Wednesday, May 20, 2015

Book review: 'Salem's Lot

Another book done!  This time, it was 'Salem's Lot, by Stephen King.  While I'm not a Stephen King fanboi, I do like his style quite a bit and marvel at his productivity.  I can only recall one book of his that I've read that I didn't care for very much: The Eyes of the Dragon.  I won't cover why here, except to say that I liked it OK but didn't think it compared well to his other works.

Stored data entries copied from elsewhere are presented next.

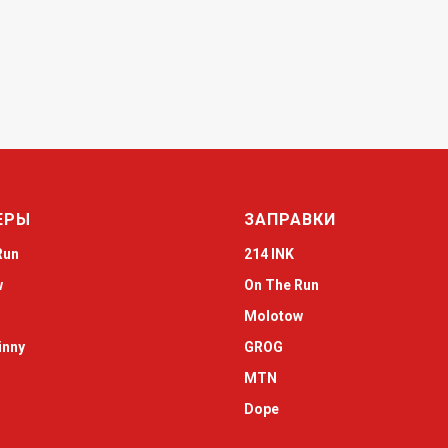
ЕРЫ
ЗАПРАВКИ
Run
214 INK
w
On The Run
Molotow
inny
GROG
MTN
Dope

Back to the subject at hand.  This.  Book.  Is.  FANTASTIC!  Stephen King calls it his "coming out" book, being the first lengthy novel he'd written immediately after Carrie.  As usual, I won't give you any spoilers that aren't in the forward itself: this book is a vampire story, combining the characterizations of both Bram Stoker's lead and more pulpy villains from comics from Stephen King's childhood.  As always, there's a writer as one of the lead characters, as well as a younger character that resembles the writer as a child.  Given that most of the Stephen King stuff I've read is out of order from the chronological publishing date perspective, this is probably one of the first appearances of this mechanism.  It doesn't bother me at all.  :-)

Content: 5 out of 5 stars.  Yes, you read that correctly -- 5 stars.  You should read this book if you haven't already.

And also as usual, I "read" the book via audible.com.  The narrator (aside from Stephen King's reading the forward himself) was Ron McLarty.  I thought his handling of the accents as well as the intonations used to distinguish the characters was great.  It got a little muddy at times where four male characters were in the room speaking to each other, but I didn't stumble too much.

I don't recall much production value beyond the narration itself -- no background or transitional music at all, no sound effects, etc.  Given that most of the time the sounds are more a distraction than anything else (this isn't a radio program, after all), this is absolutely fine with me.

Narration/Recording: 4 out of 5 stars.

TL;DR - you should read this book.  Even if audible.com is your only reading option, read it!